**Exercise**
A word-for-word copy of the line containing "Sigurimi I Cilësisë" and every following line to the end of the data below is all the answer should hold.

Stored data entries:
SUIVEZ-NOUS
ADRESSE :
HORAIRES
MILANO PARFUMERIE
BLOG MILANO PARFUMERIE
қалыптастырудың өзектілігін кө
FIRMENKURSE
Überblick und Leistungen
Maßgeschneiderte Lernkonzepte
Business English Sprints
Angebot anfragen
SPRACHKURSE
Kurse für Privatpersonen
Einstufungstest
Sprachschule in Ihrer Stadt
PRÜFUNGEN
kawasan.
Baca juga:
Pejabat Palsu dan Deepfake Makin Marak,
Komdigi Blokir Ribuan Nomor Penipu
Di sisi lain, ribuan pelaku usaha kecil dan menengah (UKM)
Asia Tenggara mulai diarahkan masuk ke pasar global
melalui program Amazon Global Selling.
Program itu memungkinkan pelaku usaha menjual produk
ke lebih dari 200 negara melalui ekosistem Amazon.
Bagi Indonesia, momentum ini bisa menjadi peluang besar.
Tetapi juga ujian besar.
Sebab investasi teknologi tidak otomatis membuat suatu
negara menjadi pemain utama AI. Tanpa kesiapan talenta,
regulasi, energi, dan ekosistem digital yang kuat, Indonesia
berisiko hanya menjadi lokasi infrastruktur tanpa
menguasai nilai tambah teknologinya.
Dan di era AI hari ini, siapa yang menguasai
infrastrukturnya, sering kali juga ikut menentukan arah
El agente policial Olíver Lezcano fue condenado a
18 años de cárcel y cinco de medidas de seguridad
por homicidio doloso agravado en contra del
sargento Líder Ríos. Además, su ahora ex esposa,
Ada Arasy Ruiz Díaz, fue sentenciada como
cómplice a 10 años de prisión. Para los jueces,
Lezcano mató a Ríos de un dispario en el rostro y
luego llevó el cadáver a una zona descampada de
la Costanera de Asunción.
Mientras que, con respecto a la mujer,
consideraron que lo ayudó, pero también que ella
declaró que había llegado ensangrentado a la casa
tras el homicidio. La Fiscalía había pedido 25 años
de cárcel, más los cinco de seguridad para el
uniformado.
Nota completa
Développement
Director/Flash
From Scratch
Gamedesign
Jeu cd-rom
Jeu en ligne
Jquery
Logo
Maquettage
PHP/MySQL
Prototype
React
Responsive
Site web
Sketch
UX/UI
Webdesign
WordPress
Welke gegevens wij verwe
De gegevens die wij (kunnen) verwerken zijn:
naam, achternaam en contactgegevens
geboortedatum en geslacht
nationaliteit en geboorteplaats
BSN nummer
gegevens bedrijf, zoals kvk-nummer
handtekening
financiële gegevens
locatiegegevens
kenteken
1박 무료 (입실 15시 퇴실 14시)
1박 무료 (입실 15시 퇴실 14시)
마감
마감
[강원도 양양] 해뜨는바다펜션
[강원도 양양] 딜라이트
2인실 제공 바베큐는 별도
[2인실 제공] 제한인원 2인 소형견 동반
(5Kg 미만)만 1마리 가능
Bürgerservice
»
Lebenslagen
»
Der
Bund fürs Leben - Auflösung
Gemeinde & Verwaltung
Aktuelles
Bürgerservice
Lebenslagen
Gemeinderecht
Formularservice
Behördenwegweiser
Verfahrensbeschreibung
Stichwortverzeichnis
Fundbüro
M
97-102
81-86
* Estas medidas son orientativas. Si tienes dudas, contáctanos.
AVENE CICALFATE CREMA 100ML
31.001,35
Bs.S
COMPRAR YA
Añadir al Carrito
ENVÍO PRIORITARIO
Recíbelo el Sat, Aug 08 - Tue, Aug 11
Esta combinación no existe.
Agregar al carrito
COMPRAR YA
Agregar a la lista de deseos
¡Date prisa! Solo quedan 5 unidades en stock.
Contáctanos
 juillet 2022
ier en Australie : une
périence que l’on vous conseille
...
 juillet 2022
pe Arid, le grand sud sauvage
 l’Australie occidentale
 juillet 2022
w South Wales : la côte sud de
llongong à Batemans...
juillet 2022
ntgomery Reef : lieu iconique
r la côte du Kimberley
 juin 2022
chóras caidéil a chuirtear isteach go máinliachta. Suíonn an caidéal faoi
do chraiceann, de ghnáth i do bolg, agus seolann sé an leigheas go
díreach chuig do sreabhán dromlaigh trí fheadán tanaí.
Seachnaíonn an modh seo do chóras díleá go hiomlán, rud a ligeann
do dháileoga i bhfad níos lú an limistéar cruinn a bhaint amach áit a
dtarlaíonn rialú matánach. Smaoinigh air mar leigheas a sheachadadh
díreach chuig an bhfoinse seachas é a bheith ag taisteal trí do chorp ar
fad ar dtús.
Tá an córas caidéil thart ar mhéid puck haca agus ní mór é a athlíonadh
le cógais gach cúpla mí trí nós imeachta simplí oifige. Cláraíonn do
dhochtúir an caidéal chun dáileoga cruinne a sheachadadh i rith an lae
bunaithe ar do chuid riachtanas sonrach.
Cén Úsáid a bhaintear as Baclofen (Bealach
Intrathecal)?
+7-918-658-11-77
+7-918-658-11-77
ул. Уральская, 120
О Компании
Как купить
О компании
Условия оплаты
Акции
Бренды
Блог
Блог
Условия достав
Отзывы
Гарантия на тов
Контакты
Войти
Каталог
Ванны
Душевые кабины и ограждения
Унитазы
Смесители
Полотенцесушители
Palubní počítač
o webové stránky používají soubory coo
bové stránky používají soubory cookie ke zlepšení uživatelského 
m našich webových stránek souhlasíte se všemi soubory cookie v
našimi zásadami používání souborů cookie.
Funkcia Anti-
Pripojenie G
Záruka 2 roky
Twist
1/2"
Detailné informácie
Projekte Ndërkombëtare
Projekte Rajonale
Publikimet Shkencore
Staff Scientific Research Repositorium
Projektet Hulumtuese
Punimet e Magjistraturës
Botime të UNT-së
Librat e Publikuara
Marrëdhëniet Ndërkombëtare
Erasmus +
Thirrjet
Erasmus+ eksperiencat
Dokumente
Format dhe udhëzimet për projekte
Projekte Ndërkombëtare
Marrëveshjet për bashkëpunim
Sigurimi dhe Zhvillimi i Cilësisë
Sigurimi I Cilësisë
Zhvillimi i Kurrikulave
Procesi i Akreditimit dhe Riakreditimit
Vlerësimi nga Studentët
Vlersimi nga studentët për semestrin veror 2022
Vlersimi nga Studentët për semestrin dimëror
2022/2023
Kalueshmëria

**Result of the exercise**
Sigurimi I Cilësisë
Zhvillimi i Kurrikulave
Procesi i Akreditimit dhe Riakreditimit
Vlerësimi nga Studentët
Vlersimi nga studentët për semestrin veror 2022
Vlersimi nga Studentët për semestrin dimëror
2022/2023
Kalueshmëria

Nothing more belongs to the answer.